We are given $7$ shots to choose randomly (with uniform distribution) from the interval $[0,1]$. After choosing each number we can decide whether we want to keep this number or throw it away. Once we get to keeping $3$ numbers we stop playing the game. What is the best strategy to maximize the sum of those $3$ numbers? What is the expected return of this strategy?
Here are my thoughts on the best strategy (which are wrong!): If we choose $7$ random numbers uniformly, expected value of the smallest one is $1/8$, the second smallest one is $2/8$ and so on. So in our first shot if we get a number greater than or equal to $5/8$ we should keep the number and continue the game with $6$ shots remaining and capacity of 2 numbers to hold. This can happen with the probability of $3/8$. If this doesn't happen then we don't keep the first shot and continue the game with $6$ shots and capacity of $3$ numbers to hold. So we can write a recursive formula for the expected return of this strategy. Let $E(n,k)$ be the expected return with $n$ shots and capacity of $k<n$ numbers to hold. We have the following recursion:
$$E(n,k)=\frac{k}{n+1}(E(n-1,k-1)+\frac{2n+2-k}{2n+2})+\frac{n+1-k}{n+1}E(n-1,k)$$ The boundary condition should be $E(k,k)=\frac{k}{2}$. This strategy gives $E(2,1)=11/18$. Which is less than $5/8$ given by the strategy that if the first shot is greater than $1/2$ keep it otherwise take the second shot.

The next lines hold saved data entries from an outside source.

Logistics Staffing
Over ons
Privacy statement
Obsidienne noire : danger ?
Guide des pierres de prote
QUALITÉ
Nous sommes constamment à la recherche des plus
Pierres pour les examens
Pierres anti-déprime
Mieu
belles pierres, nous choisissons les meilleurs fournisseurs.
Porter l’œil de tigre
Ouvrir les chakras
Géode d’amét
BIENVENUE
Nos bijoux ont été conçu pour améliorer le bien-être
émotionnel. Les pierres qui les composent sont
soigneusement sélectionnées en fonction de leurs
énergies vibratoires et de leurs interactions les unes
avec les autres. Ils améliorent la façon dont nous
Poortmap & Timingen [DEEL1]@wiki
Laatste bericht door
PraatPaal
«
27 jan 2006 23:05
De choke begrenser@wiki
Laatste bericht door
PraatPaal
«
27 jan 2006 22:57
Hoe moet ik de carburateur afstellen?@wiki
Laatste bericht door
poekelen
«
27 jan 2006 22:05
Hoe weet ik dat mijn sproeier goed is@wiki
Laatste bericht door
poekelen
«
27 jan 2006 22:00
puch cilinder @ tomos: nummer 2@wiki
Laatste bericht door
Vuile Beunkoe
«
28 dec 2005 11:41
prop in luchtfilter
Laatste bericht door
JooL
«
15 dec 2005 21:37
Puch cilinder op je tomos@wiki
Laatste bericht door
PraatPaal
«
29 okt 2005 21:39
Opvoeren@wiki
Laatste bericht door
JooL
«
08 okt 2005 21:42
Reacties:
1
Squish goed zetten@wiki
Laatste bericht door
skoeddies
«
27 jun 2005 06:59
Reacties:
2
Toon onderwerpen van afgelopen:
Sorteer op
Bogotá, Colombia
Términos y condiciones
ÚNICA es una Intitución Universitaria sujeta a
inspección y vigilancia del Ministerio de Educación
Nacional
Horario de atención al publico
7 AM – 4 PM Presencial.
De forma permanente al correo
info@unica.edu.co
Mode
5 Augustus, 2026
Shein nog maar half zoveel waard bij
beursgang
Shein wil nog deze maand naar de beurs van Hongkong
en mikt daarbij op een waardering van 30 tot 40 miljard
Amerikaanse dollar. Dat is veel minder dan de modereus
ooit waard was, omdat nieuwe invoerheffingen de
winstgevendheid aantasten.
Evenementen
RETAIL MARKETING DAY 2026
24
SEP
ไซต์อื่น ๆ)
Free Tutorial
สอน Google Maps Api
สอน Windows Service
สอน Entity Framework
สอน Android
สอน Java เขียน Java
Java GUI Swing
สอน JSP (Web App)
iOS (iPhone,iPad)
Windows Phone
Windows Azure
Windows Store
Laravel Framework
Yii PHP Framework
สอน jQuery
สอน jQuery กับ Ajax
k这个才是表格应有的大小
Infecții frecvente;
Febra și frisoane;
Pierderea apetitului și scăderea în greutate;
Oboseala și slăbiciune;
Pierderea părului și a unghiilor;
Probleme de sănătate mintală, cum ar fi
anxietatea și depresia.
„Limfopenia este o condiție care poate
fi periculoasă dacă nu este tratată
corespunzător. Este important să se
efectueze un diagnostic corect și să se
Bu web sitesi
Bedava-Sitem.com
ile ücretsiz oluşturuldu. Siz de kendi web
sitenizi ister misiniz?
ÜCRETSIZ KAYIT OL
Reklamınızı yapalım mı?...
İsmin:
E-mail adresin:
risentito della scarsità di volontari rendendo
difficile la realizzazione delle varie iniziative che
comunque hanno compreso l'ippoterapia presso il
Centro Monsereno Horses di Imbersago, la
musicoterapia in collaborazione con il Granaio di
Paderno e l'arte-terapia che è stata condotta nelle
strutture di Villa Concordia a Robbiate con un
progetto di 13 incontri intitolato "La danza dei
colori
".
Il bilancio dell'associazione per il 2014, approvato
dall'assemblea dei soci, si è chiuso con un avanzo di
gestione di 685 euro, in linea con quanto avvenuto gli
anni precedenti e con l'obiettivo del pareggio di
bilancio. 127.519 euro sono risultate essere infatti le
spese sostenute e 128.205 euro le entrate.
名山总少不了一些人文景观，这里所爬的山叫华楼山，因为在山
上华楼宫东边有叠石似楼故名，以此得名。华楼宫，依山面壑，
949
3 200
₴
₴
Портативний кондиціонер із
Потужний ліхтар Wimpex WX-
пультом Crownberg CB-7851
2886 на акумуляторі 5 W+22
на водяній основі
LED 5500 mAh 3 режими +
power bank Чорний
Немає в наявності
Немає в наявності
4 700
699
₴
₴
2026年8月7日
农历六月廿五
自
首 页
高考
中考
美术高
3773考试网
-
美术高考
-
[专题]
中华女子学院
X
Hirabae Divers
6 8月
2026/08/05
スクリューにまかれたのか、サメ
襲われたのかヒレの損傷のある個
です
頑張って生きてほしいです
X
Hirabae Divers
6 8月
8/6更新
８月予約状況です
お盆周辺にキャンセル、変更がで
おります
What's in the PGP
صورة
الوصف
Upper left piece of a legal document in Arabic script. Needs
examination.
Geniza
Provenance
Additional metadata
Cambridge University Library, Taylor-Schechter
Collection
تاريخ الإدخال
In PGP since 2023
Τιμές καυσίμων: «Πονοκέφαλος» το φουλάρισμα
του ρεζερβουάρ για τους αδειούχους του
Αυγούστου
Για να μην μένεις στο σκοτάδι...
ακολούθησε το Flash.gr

This is a dynamic programing problem. First compute $E(n,1),\ n=1,\dots,7$. We have $E(1,1)=\frac12$. Then $E(2,1)=\frac58$. To compute $E(n,1)$, we should accept the first draw if it is $\geq E(n-1,)$ and otherwise reject it. Therefore, $$E(n,1)=\int_0^{E(n-1,1)}E(n-1,1)\,\mathrm{d}x+\int_{E(n-1,1)}^1x\,\mathrm{d}x=\frac12+\frac12E(n-1,1)^2$$
Use the same idea to compute $E(n,k)$ for larger values of $k$. If the current draw is $x$, we should accept it if $$x+E(n-1,k-1)\geq E(n-1,k)$$ and reject it otherwise.